また、アパート経営を成功させるためには建築費用だけでなく、借入金額や利回りの見通しをしっかり立てる必要があります。「どの程度の自己資金を準備すべきか」「融資はどれくらい受けられるのか」そして「ローン返済と家賃収入のバランスは適切か」といった視点も重要です。

今回は「アパートの建築費用」について考えてみましょう。不動産投資でアパートを一棟建てるのにいくらかかるか気になる方は必見です。費用内訳はもちろん、自己資金の目安なども解説していますので、ぜひ参考にしてください。

不動産投資ローン

アパート建築にかかる費用の相場はいくら?

アパートの建設費用は、「坪単価×延べ床面積(㎡)÷3.3」で概算額を求めます。これは坪単価で計算したほうが比較しやすいためです。特に複数社の見積もりを比較する際には、坪単価を用いることで「構造ごとの違い」や「グレードごとのコスト差」を把握しやすくなるメリットがあります。

一般的に坪単価とは、1坪あたりの建築費を指します。1坪あたりは約3.3㎡です。

次項で、構造別の坪単価を解説していきます。

坪単価

坪単価は建物の構造によって価格が異なります。代表的な構造における坪単価の相場は、次のとおりです。

★ ★ ★

* **取り組む内容**: アパート建築費用についての抜粋から、かぎかっこ「」で囲まれた語句をすべて、登場順に書き出してください。 このリストは、本文とは関係のない別の資料です。

* **収録データ**:
★ ★ ★

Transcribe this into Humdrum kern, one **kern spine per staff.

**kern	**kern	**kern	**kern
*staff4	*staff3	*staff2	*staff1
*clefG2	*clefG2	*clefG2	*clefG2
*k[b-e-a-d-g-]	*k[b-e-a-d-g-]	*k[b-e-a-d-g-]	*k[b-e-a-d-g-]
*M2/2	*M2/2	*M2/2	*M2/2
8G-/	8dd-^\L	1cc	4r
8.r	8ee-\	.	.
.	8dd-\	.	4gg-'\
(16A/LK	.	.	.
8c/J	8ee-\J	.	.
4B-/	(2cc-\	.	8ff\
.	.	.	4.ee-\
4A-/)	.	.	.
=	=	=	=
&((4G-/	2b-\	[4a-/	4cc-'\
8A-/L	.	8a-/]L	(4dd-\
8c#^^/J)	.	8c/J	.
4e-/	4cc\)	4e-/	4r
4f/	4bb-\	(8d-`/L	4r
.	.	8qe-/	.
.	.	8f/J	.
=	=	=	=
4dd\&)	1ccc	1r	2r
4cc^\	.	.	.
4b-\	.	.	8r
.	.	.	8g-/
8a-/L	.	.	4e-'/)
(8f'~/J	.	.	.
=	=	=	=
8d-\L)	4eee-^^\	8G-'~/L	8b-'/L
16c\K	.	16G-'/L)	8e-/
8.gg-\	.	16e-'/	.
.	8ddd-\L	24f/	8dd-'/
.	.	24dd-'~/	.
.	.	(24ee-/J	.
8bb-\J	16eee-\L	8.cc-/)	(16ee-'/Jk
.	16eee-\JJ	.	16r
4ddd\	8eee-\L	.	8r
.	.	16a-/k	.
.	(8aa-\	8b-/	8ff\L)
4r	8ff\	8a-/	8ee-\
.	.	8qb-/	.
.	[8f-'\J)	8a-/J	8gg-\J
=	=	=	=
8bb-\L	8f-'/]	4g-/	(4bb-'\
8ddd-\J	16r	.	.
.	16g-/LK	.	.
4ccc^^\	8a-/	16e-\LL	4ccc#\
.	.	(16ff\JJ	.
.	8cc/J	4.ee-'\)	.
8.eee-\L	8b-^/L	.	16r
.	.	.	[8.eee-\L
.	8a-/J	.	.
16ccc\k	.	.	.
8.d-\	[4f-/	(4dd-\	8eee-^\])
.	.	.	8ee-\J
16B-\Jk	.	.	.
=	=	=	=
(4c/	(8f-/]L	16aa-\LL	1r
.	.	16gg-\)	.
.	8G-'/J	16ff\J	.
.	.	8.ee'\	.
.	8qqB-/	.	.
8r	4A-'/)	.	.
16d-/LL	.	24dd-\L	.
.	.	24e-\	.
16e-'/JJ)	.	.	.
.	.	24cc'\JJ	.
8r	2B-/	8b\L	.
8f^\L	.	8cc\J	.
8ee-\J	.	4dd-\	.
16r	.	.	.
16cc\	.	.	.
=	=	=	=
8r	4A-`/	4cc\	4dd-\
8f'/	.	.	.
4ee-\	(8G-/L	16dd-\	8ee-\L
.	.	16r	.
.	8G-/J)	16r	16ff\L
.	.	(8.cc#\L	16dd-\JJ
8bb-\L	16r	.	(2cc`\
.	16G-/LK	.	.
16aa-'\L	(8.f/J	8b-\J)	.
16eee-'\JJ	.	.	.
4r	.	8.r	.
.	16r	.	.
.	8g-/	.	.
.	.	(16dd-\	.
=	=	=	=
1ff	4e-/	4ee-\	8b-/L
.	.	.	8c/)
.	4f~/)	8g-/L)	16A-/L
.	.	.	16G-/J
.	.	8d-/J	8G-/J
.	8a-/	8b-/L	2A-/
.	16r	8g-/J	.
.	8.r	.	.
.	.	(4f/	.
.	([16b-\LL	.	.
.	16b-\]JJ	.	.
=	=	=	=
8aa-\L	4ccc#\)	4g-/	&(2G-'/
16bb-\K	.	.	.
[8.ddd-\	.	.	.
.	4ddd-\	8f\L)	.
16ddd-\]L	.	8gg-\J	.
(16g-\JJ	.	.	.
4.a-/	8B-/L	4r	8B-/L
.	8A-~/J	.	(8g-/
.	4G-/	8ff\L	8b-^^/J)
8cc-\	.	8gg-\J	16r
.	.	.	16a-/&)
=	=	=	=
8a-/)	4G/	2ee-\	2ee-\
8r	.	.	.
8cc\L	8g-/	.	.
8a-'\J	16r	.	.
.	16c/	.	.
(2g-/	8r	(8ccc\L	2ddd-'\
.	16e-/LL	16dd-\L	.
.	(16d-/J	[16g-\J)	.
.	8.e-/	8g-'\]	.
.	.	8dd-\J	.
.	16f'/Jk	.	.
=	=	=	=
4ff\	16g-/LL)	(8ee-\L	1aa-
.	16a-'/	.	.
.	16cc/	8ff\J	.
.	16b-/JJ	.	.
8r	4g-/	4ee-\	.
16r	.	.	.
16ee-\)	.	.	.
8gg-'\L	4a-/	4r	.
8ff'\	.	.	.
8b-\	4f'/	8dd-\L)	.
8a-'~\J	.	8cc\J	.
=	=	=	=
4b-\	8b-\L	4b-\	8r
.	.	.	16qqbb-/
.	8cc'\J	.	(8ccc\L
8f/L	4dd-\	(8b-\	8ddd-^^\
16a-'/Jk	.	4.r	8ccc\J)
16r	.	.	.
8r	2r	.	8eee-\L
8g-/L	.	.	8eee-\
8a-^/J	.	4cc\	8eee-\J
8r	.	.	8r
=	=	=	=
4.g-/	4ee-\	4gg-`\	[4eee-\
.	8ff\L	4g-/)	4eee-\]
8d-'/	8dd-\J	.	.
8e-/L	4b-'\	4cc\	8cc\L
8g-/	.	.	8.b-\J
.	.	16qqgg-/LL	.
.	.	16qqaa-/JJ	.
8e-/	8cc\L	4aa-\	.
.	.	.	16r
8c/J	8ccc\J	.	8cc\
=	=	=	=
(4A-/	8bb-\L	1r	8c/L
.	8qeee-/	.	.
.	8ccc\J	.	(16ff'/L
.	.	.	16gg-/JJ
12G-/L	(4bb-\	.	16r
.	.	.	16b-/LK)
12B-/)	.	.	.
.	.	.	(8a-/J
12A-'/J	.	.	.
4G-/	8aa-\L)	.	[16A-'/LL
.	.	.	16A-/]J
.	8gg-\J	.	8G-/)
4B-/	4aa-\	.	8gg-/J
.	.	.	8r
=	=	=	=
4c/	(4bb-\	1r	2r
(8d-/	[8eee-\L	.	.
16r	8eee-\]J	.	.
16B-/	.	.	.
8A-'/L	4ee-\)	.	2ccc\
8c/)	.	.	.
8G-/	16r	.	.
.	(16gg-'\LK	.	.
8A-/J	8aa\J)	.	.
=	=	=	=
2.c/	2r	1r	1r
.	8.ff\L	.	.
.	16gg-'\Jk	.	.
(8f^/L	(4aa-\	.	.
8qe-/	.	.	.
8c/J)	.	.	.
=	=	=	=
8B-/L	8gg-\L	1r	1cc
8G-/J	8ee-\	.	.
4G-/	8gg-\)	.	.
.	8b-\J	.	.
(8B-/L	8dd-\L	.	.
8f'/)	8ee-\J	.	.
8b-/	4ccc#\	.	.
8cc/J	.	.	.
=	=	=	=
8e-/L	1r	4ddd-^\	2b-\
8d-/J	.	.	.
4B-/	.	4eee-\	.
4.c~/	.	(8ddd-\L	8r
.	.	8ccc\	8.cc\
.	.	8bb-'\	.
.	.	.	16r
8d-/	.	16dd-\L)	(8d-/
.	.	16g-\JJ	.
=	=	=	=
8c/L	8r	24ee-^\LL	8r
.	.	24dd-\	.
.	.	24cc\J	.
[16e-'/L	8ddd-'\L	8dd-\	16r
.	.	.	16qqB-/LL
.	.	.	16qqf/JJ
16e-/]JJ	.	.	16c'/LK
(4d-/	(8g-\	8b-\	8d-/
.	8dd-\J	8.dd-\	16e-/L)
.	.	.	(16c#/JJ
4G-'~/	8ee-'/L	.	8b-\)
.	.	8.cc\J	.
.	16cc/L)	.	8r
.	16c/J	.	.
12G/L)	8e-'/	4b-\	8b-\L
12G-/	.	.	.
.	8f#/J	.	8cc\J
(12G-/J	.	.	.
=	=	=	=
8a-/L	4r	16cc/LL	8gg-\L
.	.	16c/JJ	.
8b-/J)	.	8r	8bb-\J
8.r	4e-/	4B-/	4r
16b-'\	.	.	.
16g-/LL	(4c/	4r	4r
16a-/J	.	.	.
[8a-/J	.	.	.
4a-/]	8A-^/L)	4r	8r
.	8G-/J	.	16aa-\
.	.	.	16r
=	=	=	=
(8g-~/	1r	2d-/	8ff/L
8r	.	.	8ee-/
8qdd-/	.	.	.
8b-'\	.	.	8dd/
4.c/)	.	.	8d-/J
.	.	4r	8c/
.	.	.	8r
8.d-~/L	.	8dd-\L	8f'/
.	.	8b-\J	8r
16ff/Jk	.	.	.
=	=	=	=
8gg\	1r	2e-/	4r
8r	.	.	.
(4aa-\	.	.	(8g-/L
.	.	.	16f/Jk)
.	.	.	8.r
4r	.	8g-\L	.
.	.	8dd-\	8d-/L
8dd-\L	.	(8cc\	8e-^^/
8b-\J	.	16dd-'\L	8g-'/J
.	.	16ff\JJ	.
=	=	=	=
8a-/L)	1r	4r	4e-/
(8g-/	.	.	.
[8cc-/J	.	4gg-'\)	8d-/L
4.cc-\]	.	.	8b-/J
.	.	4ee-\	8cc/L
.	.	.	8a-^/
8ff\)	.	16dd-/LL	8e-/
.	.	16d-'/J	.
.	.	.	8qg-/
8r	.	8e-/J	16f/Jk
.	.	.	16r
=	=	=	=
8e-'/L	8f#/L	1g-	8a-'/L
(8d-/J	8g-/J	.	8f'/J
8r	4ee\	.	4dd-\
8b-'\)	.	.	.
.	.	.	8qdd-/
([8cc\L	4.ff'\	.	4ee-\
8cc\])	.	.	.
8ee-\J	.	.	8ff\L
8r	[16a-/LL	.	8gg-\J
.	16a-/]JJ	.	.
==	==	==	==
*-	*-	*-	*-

★ ★ ★

* **解答**:
- どの程度の自己資金を準備すべきか
- 融資はどれくらい受けられるのか
- ローン返済と家賃収入のバランスは適切か
- アパートの建築費用
- 坪単価×延べ床面積(㎡)÷3.3
- 構造ごとの違い
- グレードごとのコスト差